A10. Yes. I, um… the town that I’m from… or the town that I went to school in, Tallahassee, is um, about 5 hours from Athens, Georgia, which is… sort of a musical Mecca for many Indie rock bands, so… It’s only 5 hours, so… they just go to Athens, and then probably drop down to Tallahassee, because it… and Tallahassee would end up being, like, the southern-most point on many of the tours, so… uh, we’d get a lot of the first shows and last shows, which ended up being really cool, so I got to see a lot of great bands, like Guided By Voices, and Modest Mouse, and really good bands in Tallahassee.
Q11. Have you seen many more famous bands at all?
A11. Um… jeez, back in… uh… back in high school, I think it was about 1998, I used to listen to a radio station called, uh… 99.9 The Buzz, and this was in Vermont… and uh… they had radio promotions, so I… I… one time I called in and I won tickets to see Radiohead, actually, in Montreal. That was a good time. I was… gosh, I was sixteen or seventeen at the time and, uh… when you go up to Canada from Vermont… the drinking age in the United States is 21, and drinking age in Canada is 18, but they don’t really check your ID, or anything like that, so… When I was 16, I drove up with my friend, up to the… Montreal… the Molson Center, which is where the Canadians play, the Montreal Canadians, their hockey team, and uh… we went up and we… we basically got really drunk for the first time, while watching Radiohead, so… that was a pretty fun experience.
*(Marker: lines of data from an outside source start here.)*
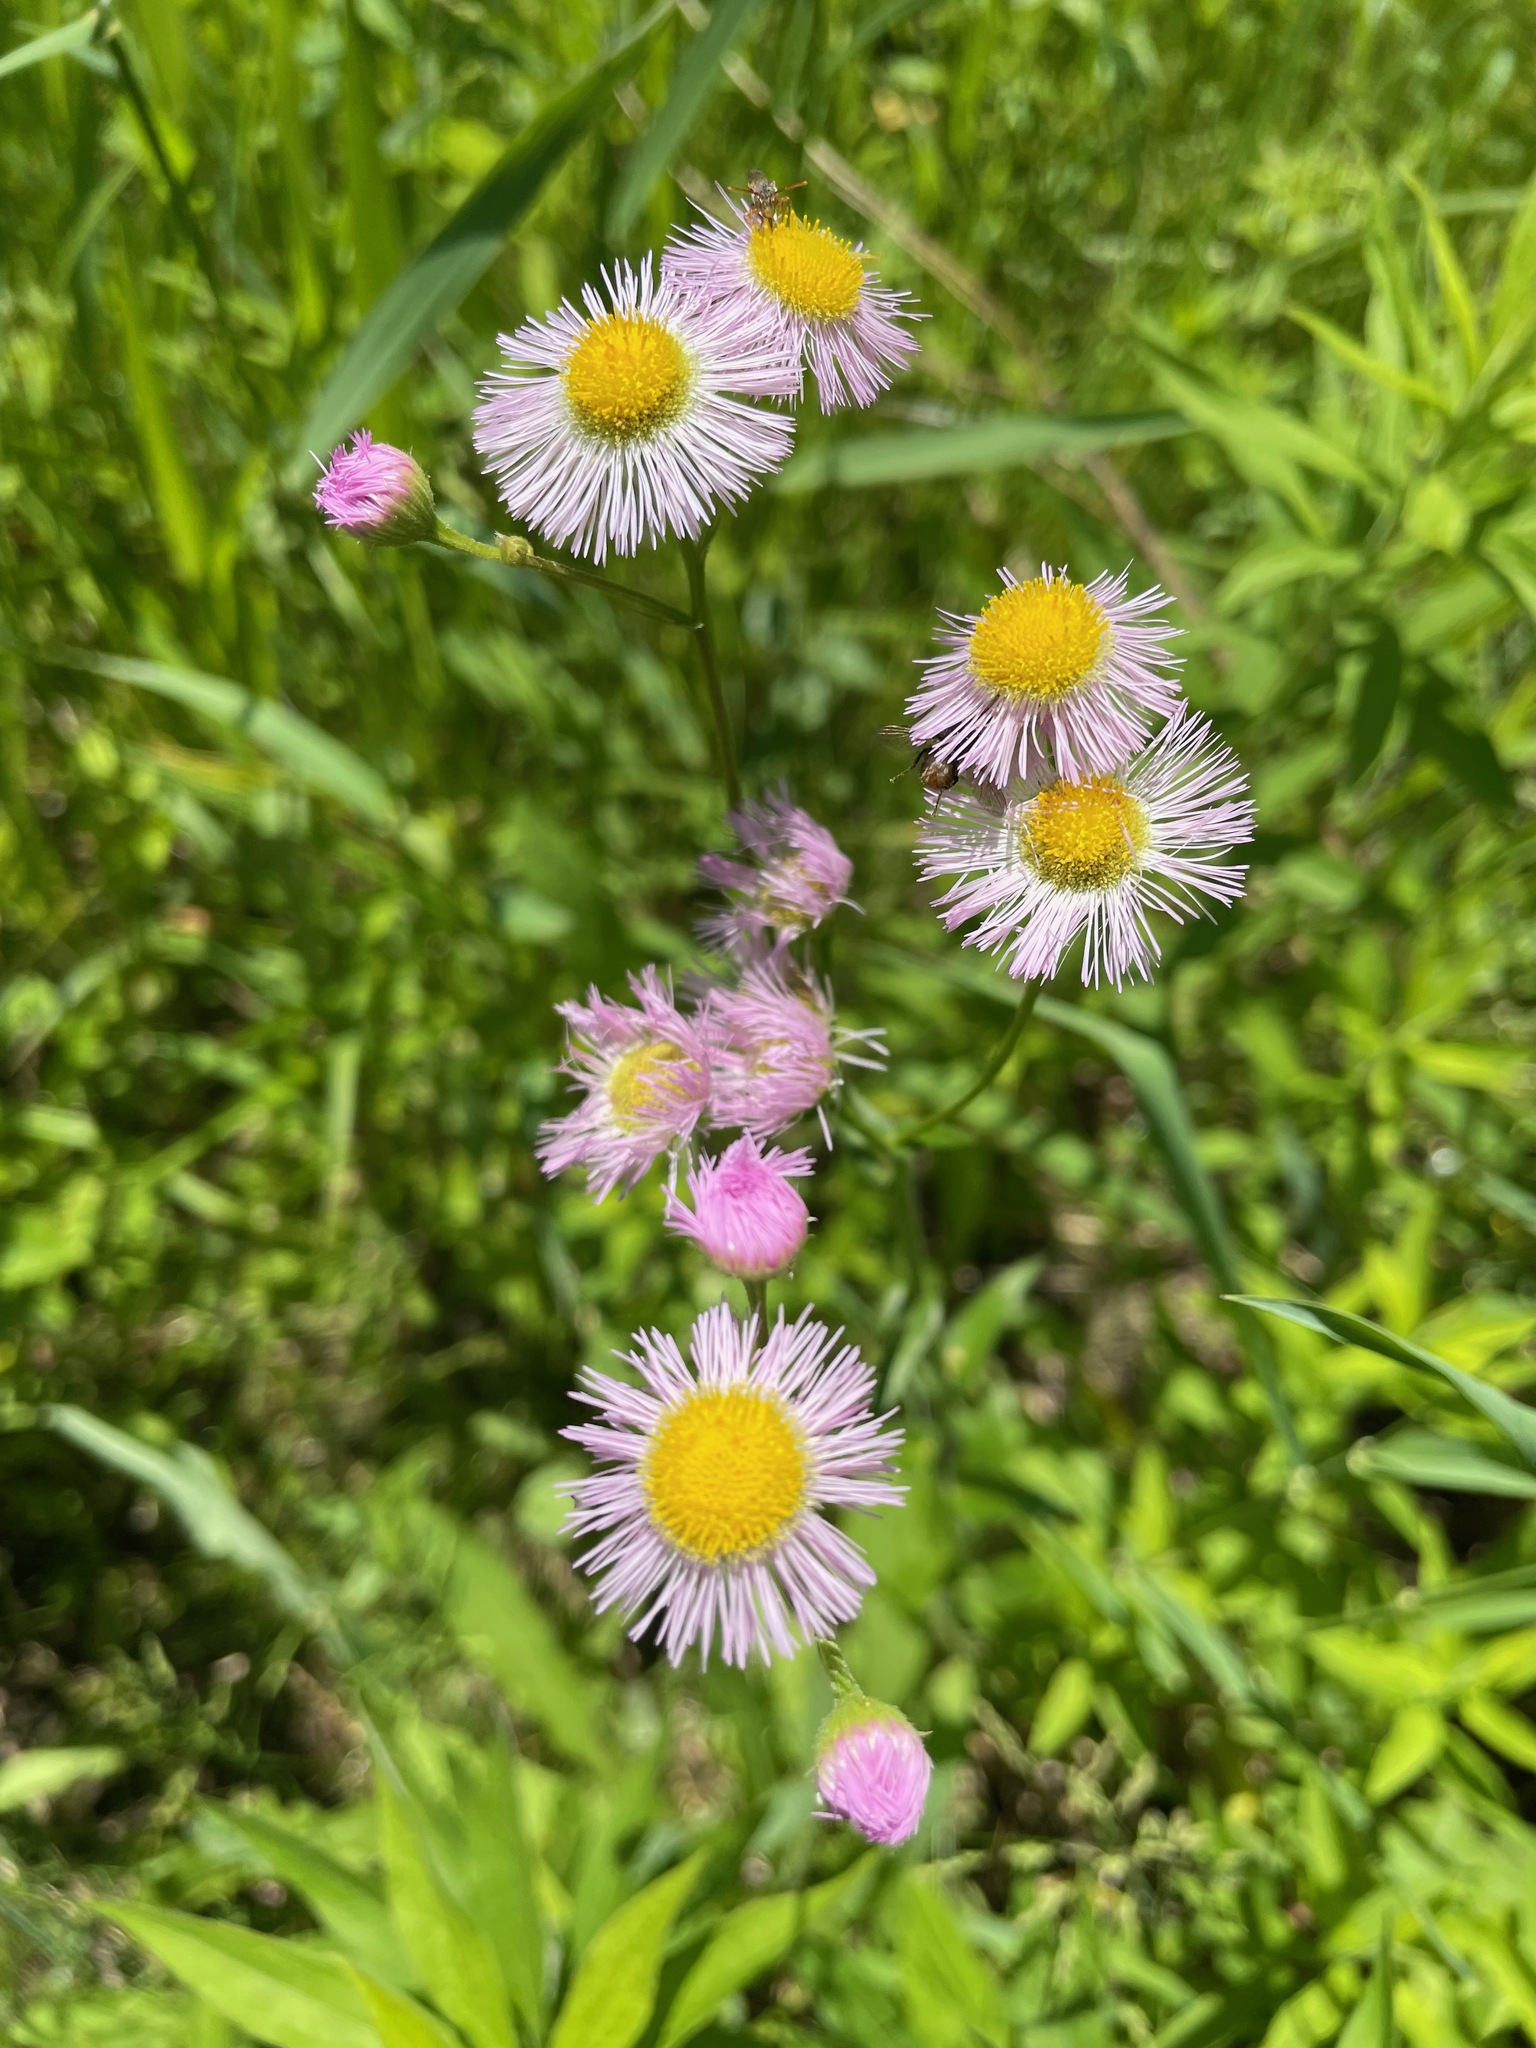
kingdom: Plantae
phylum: Tracheophyta
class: Magnoliopsida
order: Asterales
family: Asteraceae
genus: Erigeron
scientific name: Erigeron philadelphicus
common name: Robin's-plantain
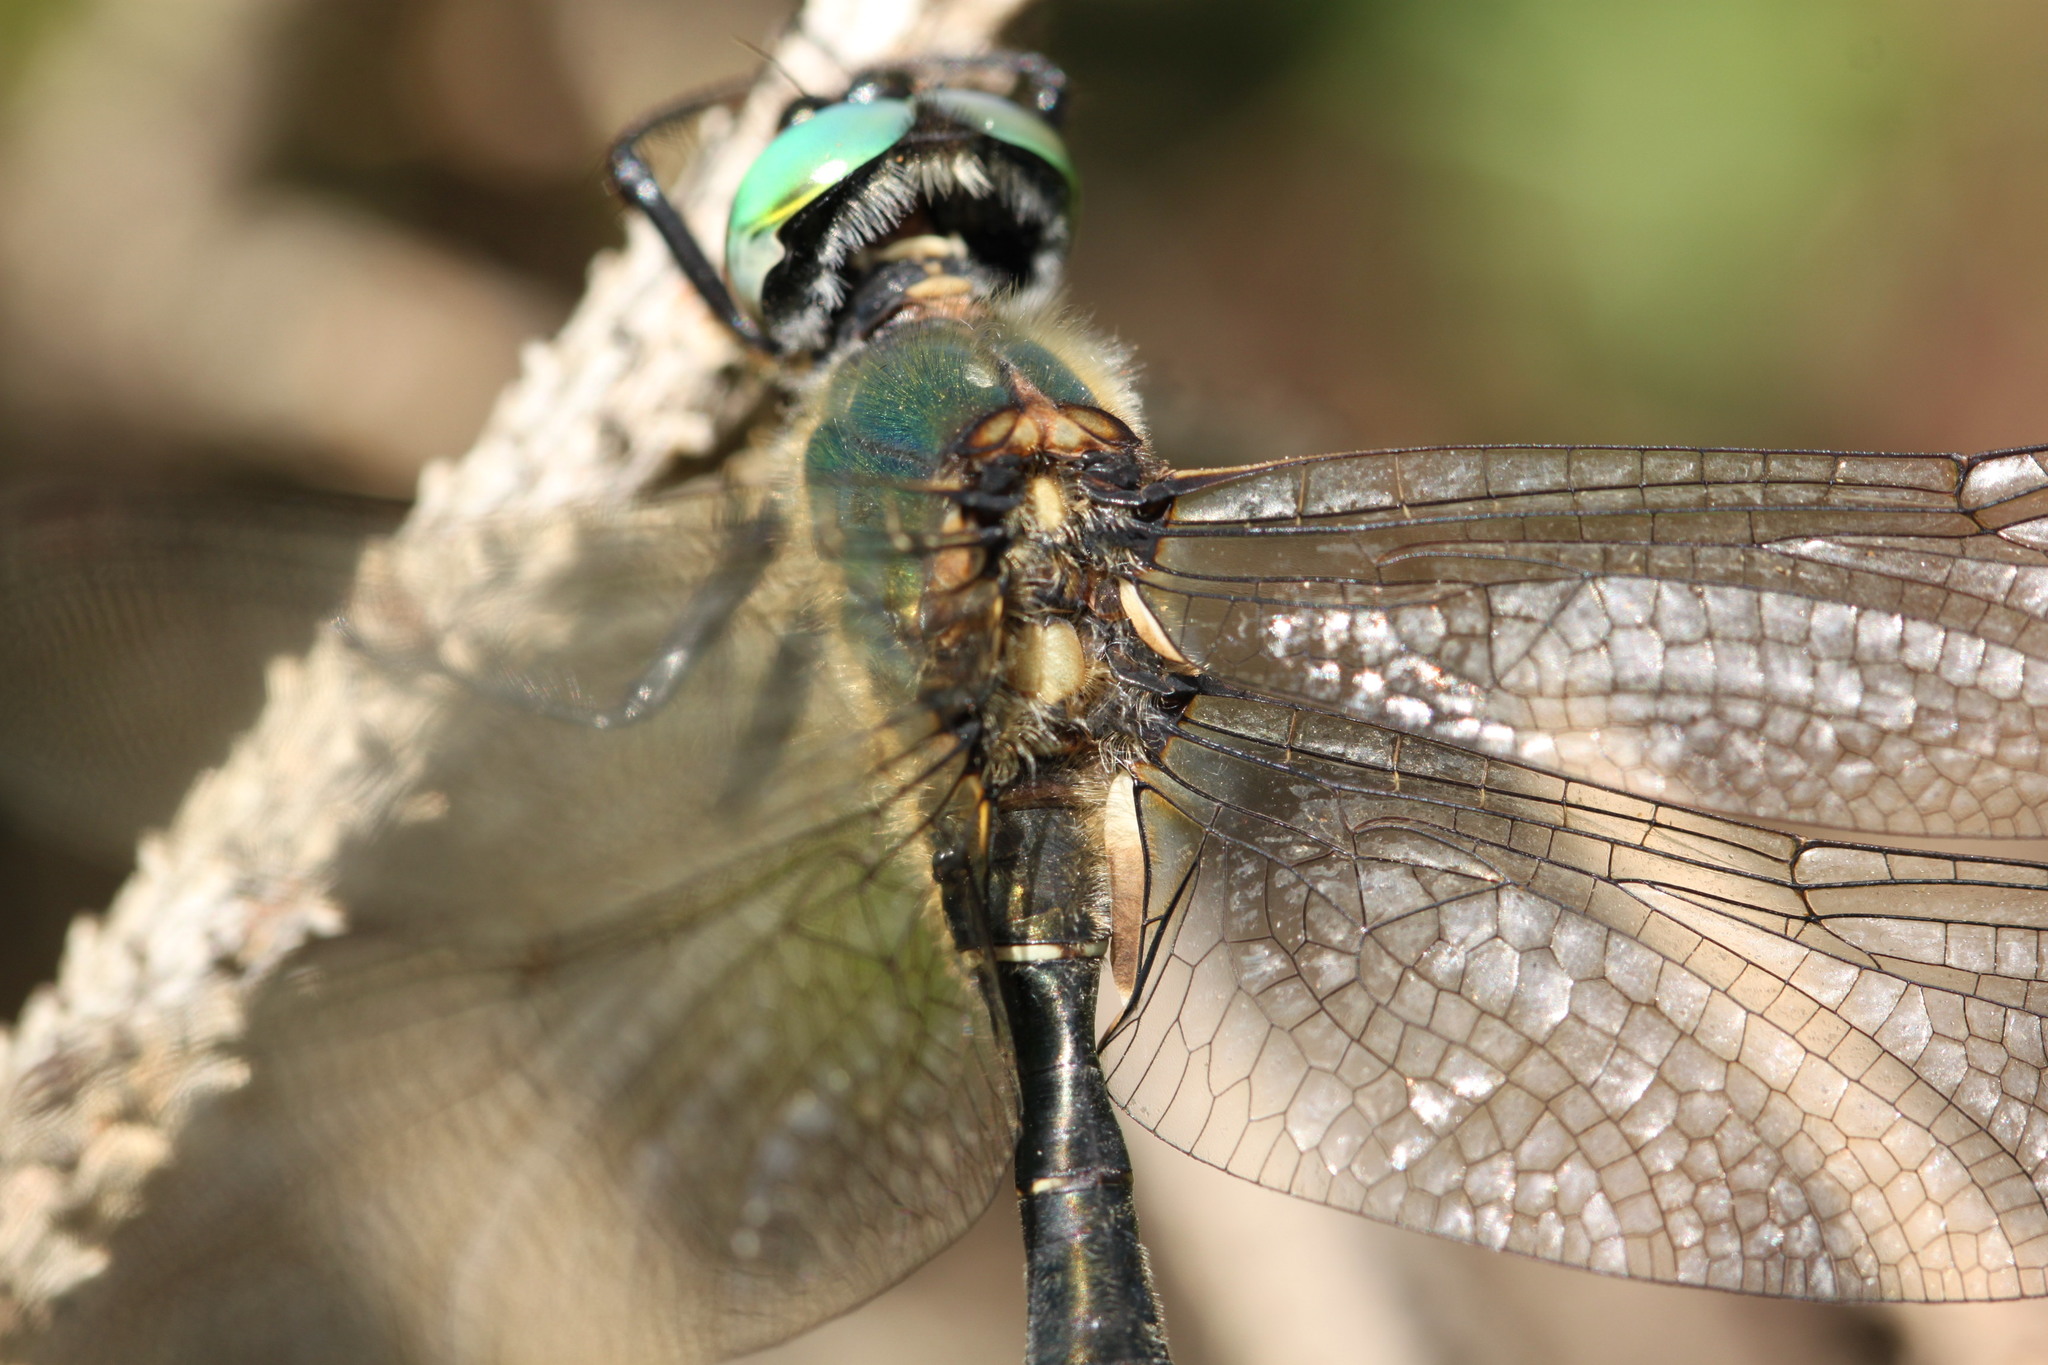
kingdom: Animalia
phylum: Arthropoda
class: Insecta
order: Odonata
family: Corduliidae
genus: Somatochlora
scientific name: Somatochlora alpestris
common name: Alpine emerald
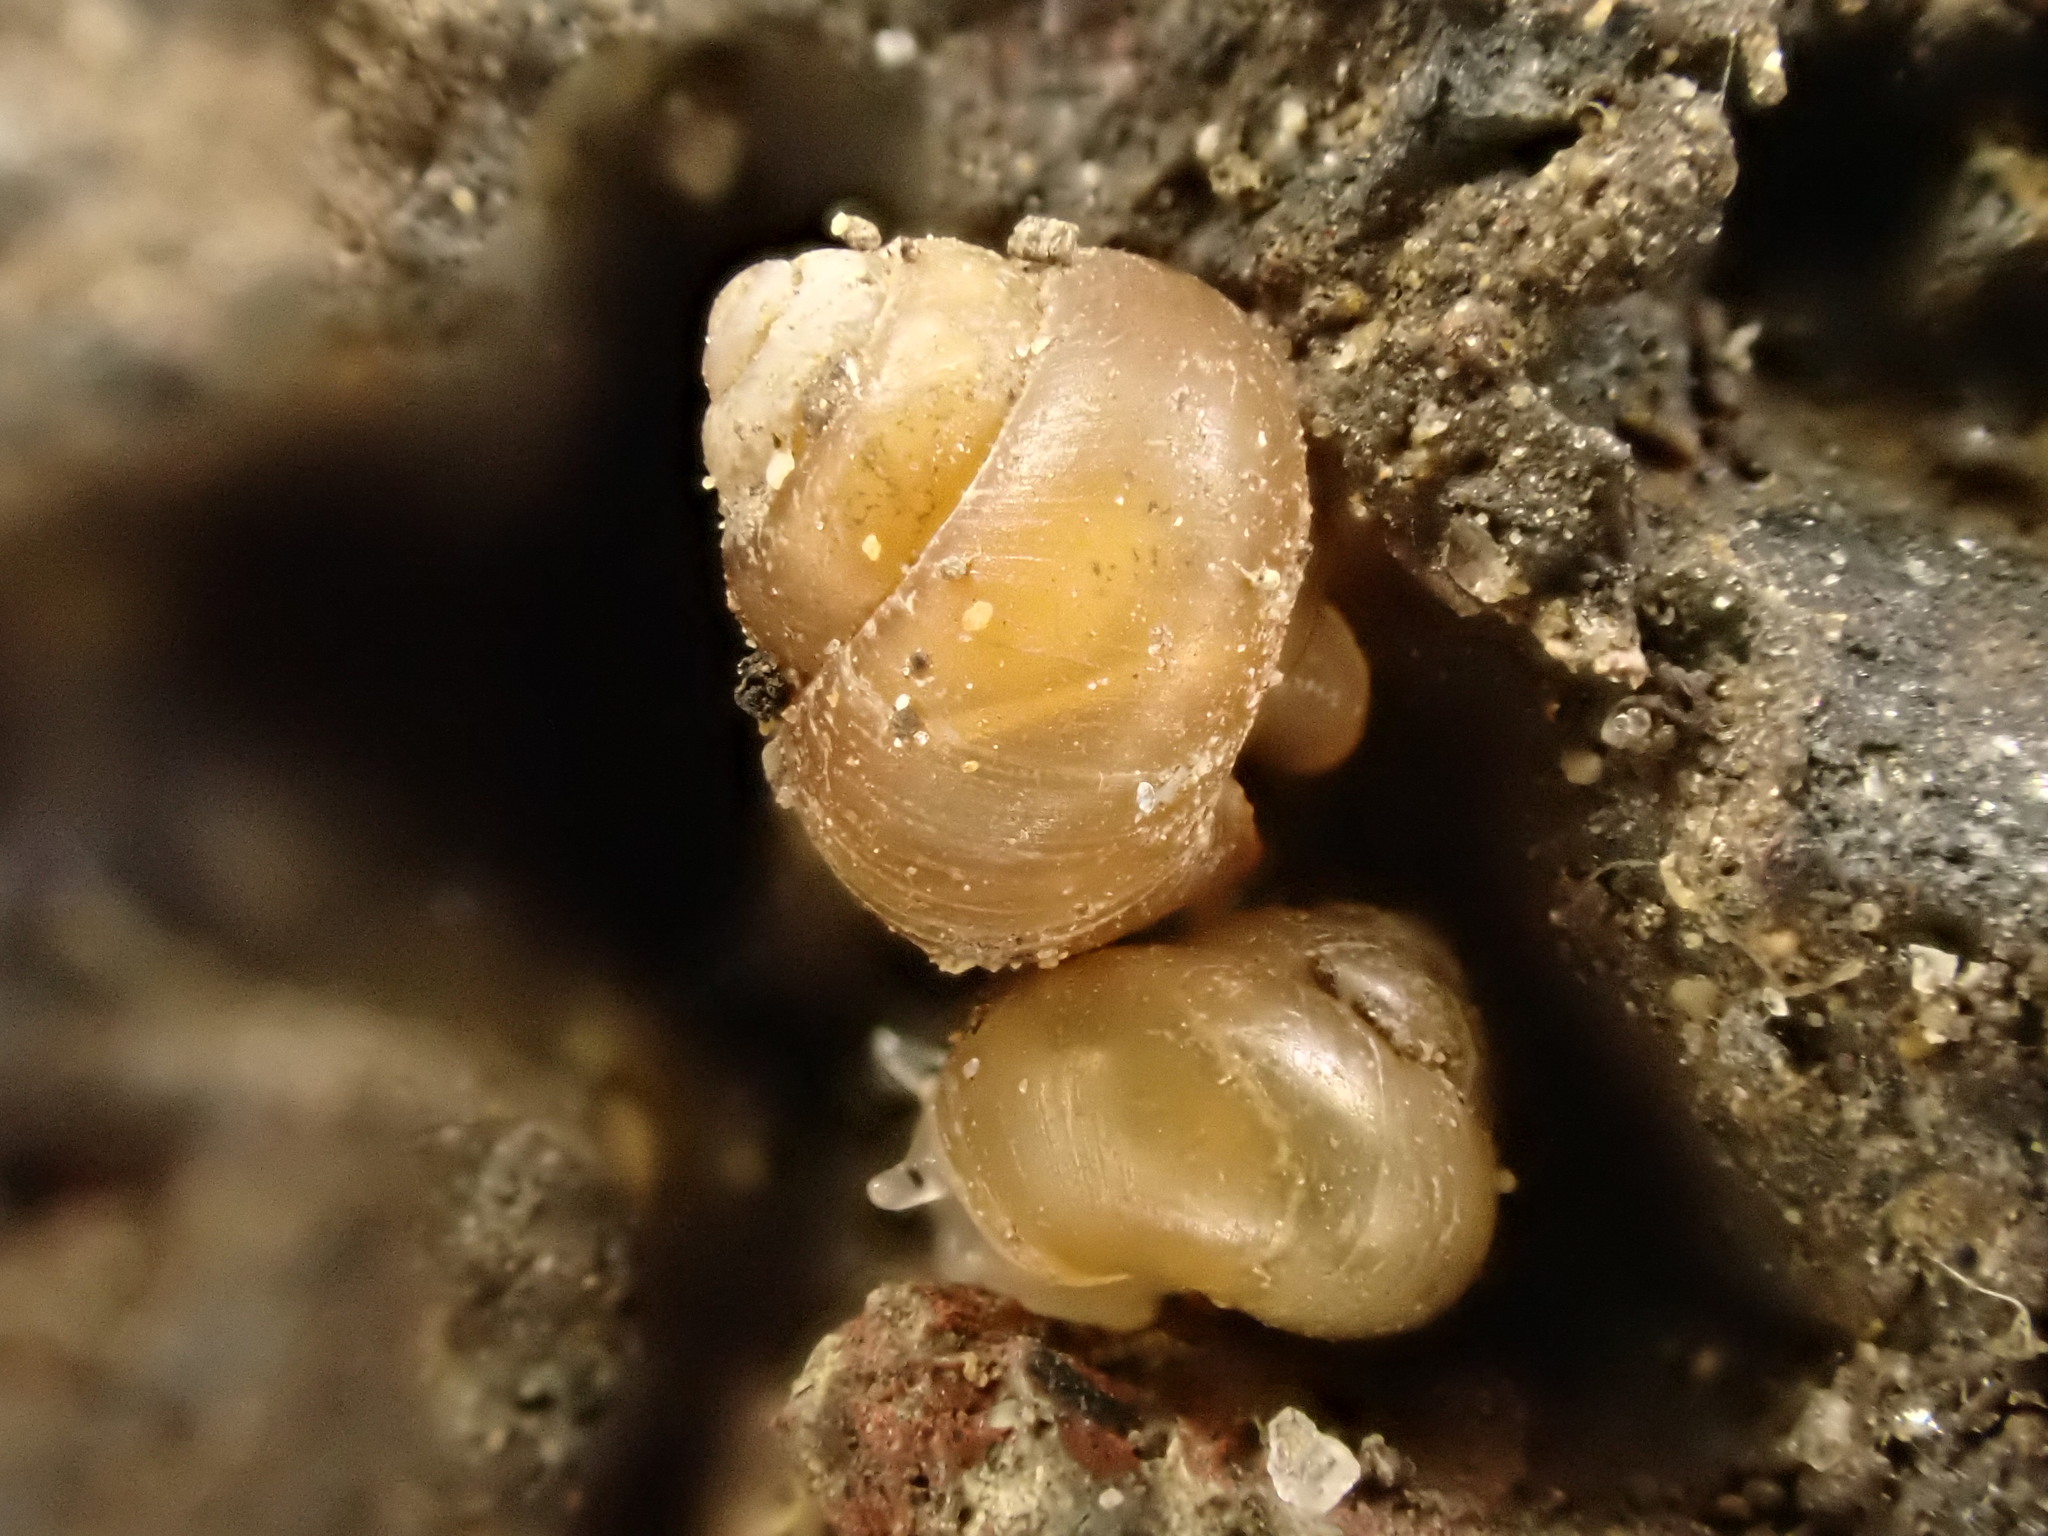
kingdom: Animalia
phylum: Mollusca
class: Gastropoda
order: Littorinimorpha
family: Assimineidae
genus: Suterilla
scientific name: Suterilla neozelanica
And they played some good songs, and uh… it was a great show.
A12. Have you ever met any bands or ever got backstage or anything like that?
A12. The band Guided By Voices is… probably one of the most respected bands in the Indie Rock scene… and uh, one day we were… we went to the Guided By Voices show, um, in Tallahassee, and my friend Aaron was with me, he’s a big, tall, funny guy with long, curly hair, and it’s all red and… kind of just a crazy dude. He just runs around and does crazy stuff, and uh… he… smokes a lot of pot, actually, and so… they were on stage playing the show, and as soon as they were done, my friend Aaron made the, uh… “international pot-smoking” sign, and their guitarist looked at him and said “yeah, ok, come on backstage with us,” so uh… we went back there and I ended up being able to hang out with Bob Pollard, who’s kind of like a hero of mine. Um… he let us drink a whole bunch of his Budweisers, and he was really wasted and was hitting on one of my friends, and it was really fun.